Я нехотя протянула ему трясущееся запястье.
– Я не это имела в виду… – пропищала я, все еще надеясь на спасенье, но в эту секунду тихо пикнул мой браслет.
Почти сразу же хохот за столом стих.
– Сколько ты у нее снял? Бал? Полтора? – послышались возбужденные вопросы с разных концов стола.
– Ставлю сто баксов, что он снял у нее все два! – тут же выложил на кон в центр стола купюру усатый.
– Да, ну! – возразил тот, кого звали Моррис. – Два, это вряд ли! Балл, не больше.
– Говорю тебе два! Ты его не знаешь!
Ставка тут же возросла до трехсот долларов, на стол с разных концов посыпались купюры.
– Халк, признавайся, сколько снял у нее!
– Пять, – неспешно постукивая зажигалкой, ответил Халк. Взгляд его не отрывался от моего лица.
«Пять?! – выкрикнула я внутри, сжимаясь от негодования. – Пять баллов?!»
Даже мужчины за столом притихли, удивленно поглядывая на нас. Я же едва сдерживалась, чтобы не броситься на сероглазого с кулаками. Это для этого я целый день провела в этой прокуренной пивной, чтобы вот так потерять дневную зарплату? Потому что сказала всего одно неправильное слово этому павлину? Ну, ошиблась, с кем не бывает. Но пять баллов! Какого черта он о себе возомнил?

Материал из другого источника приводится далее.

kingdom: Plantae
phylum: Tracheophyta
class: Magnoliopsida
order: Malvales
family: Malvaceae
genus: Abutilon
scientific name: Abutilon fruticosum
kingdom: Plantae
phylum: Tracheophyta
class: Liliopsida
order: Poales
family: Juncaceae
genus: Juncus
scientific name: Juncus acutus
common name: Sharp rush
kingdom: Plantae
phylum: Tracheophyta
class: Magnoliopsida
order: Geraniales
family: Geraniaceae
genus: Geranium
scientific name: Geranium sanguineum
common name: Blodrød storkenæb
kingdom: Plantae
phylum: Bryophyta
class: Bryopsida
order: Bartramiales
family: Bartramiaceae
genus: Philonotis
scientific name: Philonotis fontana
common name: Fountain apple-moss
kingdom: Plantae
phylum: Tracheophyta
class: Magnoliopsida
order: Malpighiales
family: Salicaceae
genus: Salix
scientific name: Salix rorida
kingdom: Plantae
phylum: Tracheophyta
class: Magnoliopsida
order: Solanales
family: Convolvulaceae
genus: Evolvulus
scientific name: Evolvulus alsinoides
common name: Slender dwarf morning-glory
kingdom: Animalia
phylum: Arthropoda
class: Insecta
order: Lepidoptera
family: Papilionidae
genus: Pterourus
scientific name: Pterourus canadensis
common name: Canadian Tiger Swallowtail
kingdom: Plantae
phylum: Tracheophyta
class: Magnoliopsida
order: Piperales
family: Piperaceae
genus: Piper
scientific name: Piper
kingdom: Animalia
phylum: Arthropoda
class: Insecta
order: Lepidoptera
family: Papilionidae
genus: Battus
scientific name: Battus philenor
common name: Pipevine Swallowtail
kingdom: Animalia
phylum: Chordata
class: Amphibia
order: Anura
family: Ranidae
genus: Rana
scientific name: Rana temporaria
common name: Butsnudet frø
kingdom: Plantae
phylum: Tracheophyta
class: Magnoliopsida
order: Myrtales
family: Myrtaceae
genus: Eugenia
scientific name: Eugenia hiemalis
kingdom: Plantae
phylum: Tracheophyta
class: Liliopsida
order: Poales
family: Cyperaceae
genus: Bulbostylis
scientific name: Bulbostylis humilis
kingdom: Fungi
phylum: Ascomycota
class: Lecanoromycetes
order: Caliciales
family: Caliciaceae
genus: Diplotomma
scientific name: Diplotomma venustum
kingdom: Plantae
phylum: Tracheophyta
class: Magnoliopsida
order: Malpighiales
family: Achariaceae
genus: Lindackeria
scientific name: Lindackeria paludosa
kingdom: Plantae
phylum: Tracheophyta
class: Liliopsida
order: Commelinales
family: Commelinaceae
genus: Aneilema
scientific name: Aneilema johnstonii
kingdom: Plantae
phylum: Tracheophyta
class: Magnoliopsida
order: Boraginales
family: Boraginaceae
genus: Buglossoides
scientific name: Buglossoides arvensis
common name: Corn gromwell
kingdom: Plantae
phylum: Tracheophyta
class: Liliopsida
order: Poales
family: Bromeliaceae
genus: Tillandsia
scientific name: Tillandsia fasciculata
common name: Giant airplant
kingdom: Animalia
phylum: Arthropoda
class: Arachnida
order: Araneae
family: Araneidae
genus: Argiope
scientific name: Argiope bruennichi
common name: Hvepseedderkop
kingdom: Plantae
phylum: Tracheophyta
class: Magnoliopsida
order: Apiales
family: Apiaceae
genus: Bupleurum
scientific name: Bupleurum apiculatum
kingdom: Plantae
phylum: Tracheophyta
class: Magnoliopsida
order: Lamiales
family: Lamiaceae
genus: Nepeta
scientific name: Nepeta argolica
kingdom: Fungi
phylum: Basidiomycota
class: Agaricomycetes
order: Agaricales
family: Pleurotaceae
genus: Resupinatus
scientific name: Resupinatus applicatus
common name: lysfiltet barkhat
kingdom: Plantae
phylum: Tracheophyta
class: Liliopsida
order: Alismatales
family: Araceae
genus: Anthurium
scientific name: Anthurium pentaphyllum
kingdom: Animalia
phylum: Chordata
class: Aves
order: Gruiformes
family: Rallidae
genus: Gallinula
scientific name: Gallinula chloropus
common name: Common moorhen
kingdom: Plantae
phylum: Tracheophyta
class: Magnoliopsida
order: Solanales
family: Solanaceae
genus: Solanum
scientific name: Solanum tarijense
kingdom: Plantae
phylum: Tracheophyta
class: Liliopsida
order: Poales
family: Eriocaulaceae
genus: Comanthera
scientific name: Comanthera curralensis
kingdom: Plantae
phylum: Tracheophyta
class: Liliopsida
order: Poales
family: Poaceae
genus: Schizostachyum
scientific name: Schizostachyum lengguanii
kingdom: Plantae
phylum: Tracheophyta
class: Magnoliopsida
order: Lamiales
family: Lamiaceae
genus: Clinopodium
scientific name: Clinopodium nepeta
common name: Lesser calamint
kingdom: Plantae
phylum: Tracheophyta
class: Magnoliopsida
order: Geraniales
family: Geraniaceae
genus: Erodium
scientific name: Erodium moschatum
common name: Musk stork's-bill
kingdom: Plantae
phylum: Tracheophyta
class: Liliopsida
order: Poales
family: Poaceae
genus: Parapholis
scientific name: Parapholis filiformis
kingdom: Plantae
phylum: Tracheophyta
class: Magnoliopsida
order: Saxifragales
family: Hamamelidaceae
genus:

Глядя на мои сжавшиеся челюсти, Халк спросил:
– Хочешь сказать мне что-нибудь?
Я едва разлепила губы и, стараясь, чтобы мой голос не дрогнул, ответила:
– Нет, сэр.
– Тогда почему ты все еще здесь?
Я молчала, стараясь придать мыслям подобие равновесия.
– По-моему, я попросил сигару? Если ее не будет здесь через минуту, я сниму с тебя еще столько же.
Стараясь не смотреть в его лицо, я медленно развернулась и пошла обратно к бару.
За спиной раздалось восхищенное «Ну, ты мужик!»
– Нет, ты можешь себе представить? Он снял с меня пять баллов за какую-то дурацкую оговорку!
– Такое случается, – сочувственно покачала головой Янка. – Приходится быть осторожной.
Мы ехали в полупустом автобусе к Бэль-Оук парку.
– Да кто он вообще такой! Какое он право имел? – не унималась я, расстроенная произошедшим в клубе.
– Ну, право они все имеют. Все эти «оунеры», – последнее слово она выплюнула с откровенной неприязнью. – Тут уж ничего не поделать. Так система устроена. Хорошо хоть не каждый день такое случается.
– Да уж… Целый день коту под хвост!
– Наберешь еще. Я знаю, что обидно. У меня тоже такая фигня случалась несколько раз.
– Да?
– А ты думала!
Автобус тем временем свернул на очередную тихую улочку и миновал супермаркет. Мы поднялись со своих мест и направились к выходу.
– Вот бы ему по харе съездить! Этому Халку.
– Кому? – встрепенулась Янка, спускаясь по ступеням.
Мы вышли на улицу. Уже стемнело, и лишь легкий ветерок доносил откуда-то звуки музыки. Дневная жара спала, на город с сумерками опустилась приятная прохлада.
– Да мужика этого звали Халк.
Янка вдруг звонко и нервно рассмеялась.
– Ну, тебе повезло тогда еще, – она поежилась и поплотнее завернулась в тонкую кофточку. – Это один из самых отъявленных ублюдков в городе. По крайней мере, один из самых жестоких точно.
– Да что ты?
– Ага, он владеет ранчо на окраине города. Настолько истязает людей, что у него каждый месяц один или двое умирают.